Colin Clarke, the director of research at the Soufan Group, an intelligence and security consultancy, says the Hamas attack would have “required months of preparation” and intelligence failures likely happened with both human intelligence and signals intelligence, where electronic and communications data is collected. “I’m still astonished that a breakdown in intelligence occurred at this level,” Clarke says. “I don’t think anybody, including the Israelis, were prepared for an operation this complex and multi-pronged.”
Crucial intelligence oversights could have happened as the result of numerous intersecting failures, says King’s College London’s Marcus. The Israeli intelligence apparatus may have misunderstood Hamas’s intentions, misread the context of crucial leads, been distracted by Israel’s political efforts with Saudi Arabia, or been grappling with domestic challenges. Israeli forces have complained, for example, of a brain drain from the IDF as individuals get pulled toward the private sector.

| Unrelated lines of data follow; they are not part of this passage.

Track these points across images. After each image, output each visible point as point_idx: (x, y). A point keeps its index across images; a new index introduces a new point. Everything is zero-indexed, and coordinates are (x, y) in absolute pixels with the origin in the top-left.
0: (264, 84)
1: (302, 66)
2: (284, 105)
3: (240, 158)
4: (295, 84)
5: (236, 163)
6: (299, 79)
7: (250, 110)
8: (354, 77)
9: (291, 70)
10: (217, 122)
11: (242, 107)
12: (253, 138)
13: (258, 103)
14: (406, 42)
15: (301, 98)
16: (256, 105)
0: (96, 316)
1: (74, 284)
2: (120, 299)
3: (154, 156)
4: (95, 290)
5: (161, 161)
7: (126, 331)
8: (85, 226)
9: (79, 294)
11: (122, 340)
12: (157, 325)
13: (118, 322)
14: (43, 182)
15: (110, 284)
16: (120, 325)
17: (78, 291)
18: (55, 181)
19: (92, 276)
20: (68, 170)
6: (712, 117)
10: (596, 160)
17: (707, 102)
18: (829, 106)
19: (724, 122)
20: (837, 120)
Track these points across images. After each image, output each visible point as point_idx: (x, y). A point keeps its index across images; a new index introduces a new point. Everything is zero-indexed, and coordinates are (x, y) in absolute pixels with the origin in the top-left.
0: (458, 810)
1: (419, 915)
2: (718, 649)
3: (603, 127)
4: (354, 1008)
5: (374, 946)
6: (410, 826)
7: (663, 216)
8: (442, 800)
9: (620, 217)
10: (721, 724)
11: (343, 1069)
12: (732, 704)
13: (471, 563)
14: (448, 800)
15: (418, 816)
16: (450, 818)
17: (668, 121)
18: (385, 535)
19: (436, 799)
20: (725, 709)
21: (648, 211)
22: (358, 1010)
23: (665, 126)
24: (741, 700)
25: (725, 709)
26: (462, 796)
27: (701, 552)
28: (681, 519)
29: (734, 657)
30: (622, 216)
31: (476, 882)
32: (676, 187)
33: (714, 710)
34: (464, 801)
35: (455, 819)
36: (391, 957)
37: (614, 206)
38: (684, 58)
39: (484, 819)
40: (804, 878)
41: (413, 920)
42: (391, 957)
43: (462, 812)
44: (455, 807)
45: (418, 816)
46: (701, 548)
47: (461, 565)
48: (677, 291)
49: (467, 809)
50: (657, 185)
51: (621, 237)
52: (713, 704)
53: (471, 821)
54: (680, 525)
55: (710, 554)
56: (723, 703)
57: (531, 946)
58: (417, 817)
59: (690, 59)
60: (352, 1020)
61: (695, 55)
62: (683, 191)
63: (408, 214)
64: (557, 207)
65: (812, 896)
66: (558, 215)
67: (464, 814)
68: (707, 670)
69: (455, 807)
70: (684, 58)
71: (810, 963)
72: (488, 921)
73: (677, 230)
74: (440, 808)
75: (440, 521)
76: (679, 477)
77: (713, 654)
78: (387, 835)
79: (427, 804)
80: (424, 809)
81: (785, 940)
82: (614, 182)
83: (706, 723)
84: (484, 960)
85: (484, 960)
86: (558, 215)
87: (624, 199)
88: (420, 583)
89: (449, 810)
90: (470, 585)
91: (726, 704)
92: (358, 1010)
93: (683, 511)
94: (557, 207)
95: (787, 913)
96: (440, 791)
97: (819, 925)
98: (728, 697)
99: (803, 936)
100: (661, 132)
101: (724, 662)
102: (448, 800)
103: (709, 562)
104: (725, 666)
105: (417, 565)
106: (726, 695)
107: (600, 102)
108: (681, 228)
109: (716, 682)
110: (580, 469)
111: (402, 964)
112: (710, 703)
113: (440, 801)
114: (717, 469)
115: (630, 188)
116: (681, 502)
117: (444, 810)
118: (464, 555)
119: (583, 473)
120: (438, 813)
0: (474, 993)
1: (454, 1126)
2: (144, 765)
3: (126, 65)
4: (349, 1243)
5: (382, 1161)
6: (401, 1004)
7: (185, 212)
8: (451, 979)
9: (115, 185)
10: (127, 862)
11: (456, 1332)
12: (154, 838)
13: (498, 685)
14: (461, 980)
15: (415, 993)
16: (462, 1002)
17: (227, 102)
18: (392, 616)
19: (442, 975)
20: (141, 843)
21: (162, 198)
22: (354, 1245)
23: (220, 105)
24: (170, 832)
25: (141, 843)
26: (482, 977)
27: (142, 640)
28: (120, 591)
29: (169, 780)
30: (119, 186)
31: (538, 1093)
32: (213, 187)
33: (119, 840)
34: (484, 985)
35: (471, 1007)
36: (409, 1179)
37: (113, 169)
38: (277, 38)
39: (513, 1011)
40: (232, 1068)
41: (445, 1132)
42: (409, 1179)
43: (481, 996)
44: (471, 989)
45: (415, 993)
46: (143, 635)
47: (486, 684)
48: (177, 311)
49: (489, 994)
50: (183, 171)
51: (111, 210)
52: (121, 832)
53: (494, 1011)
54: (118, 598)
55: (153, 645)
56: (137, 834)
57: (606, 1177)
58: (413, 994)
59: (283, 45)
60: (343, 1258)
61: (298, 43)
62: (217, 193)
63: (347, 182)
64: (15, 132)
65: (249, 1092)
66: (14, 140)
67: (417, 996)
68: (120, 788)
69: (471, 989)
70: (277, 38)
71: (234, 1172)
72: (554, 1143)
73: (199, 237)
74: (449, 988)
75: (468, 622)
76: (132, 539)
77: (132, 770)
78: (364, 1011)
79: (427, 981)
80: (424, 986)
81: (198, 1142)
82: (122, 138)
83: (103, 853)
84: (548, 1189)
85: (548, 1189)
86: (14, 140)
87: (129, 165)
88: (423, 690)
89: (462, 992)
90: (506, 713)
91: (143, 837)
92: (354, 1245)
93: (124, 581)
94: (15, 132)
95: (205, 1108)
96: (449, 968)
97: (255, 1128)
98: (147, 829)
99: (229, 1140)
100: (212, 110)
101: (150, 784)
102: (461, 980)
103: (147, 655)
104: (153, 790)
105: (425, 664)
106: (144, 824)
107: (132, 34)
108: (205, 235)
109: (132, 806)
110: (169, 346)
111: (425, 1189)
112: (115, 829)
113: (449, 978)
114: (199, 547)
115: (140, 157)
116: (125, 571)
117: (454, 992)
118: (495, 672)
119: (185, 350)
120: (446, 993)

“I think that this wasn’t just a military failure—I think that this was a dramatic failure of national leadership,” says Freilich, who authored Israel and the Cyber Threat: How the Startup Nation Became a Global Cyber Power. The ambush calls to mind the outbreak of fighting during Ramadan in October 1973 in which an Arab bloc targeted Israel with a surprise attack on the Jewish holy day Yom Kippur to set off nearly 20 days of fighting.
Palestinians in occupied territories, including the West Bank and Gaza Strip, have faced surveillance and controls for years, with many calling the conditions an apartheid. In September 2021, Israeli forces announced the completion of a 40-mile-long barrier around the Gaza Strip—the sliver of land between Israel, Egypt, and the Mediterranean Sea—that is essentially a “smart wall” equipped with radar, cameras, underground sensors, and an array of other surveillance instruments.